Exercise brief =>
Looking through the records that follow, determine how many lines contain "should" and reply with that number alone.

Data to examine =>
BEGIN
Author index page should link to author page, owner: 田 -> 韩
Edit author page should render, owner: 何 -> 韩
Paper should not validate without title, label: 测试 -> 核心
END
BEGIN
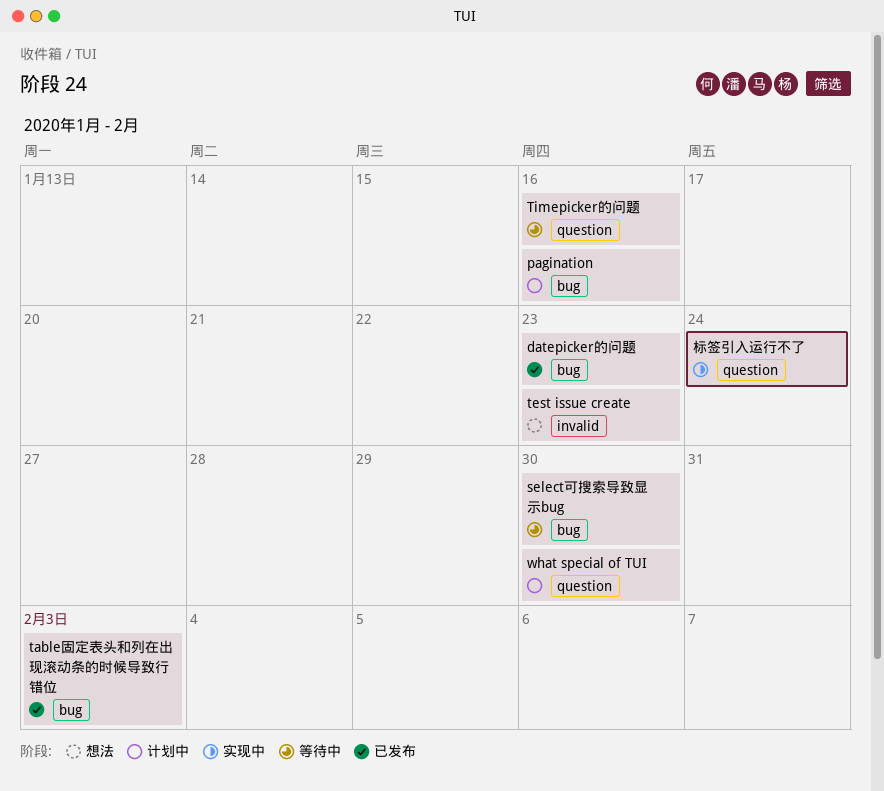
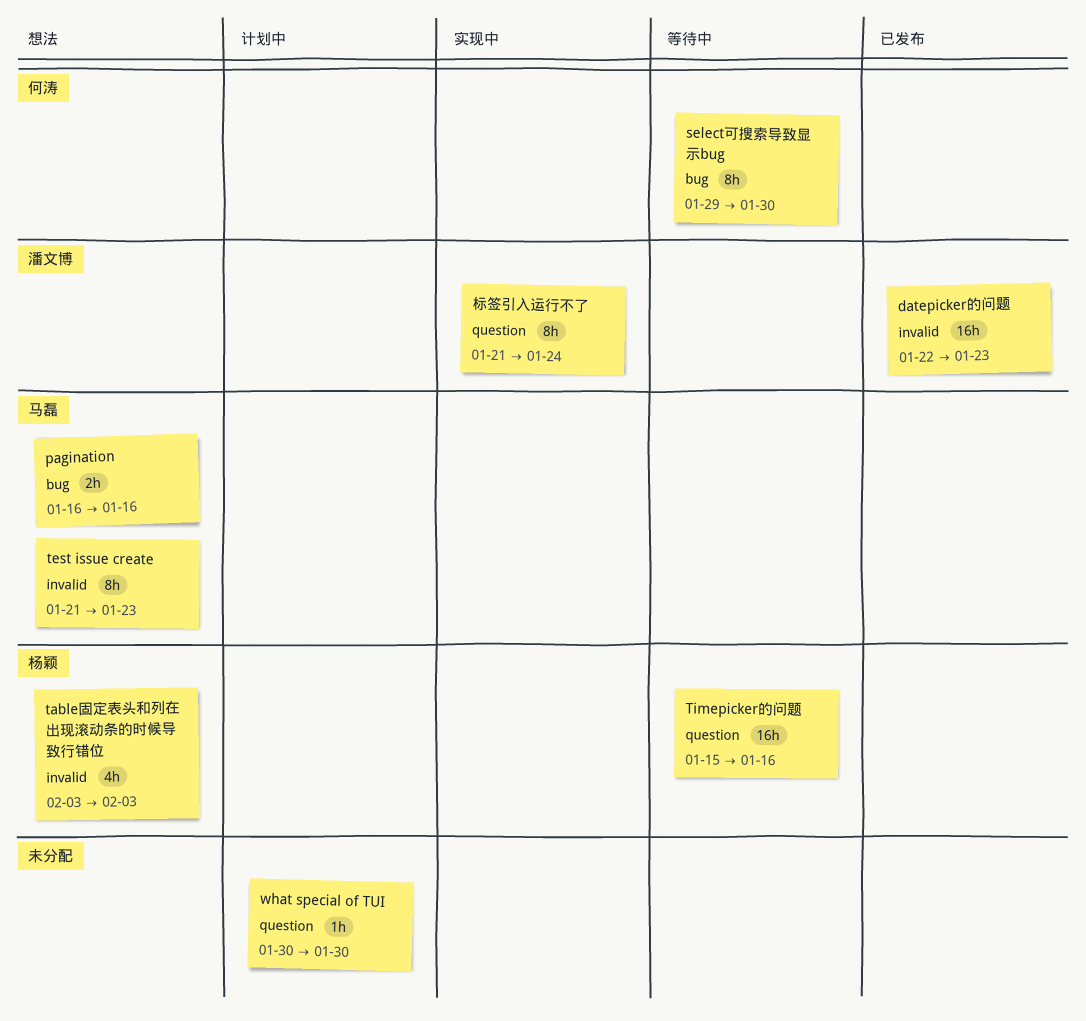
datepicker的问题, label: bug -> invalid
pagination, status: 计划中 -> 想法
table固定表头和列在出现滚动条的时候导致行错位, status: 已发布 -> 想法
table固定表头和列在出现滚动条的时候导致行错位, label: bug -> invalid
END
Exercise answer =>
3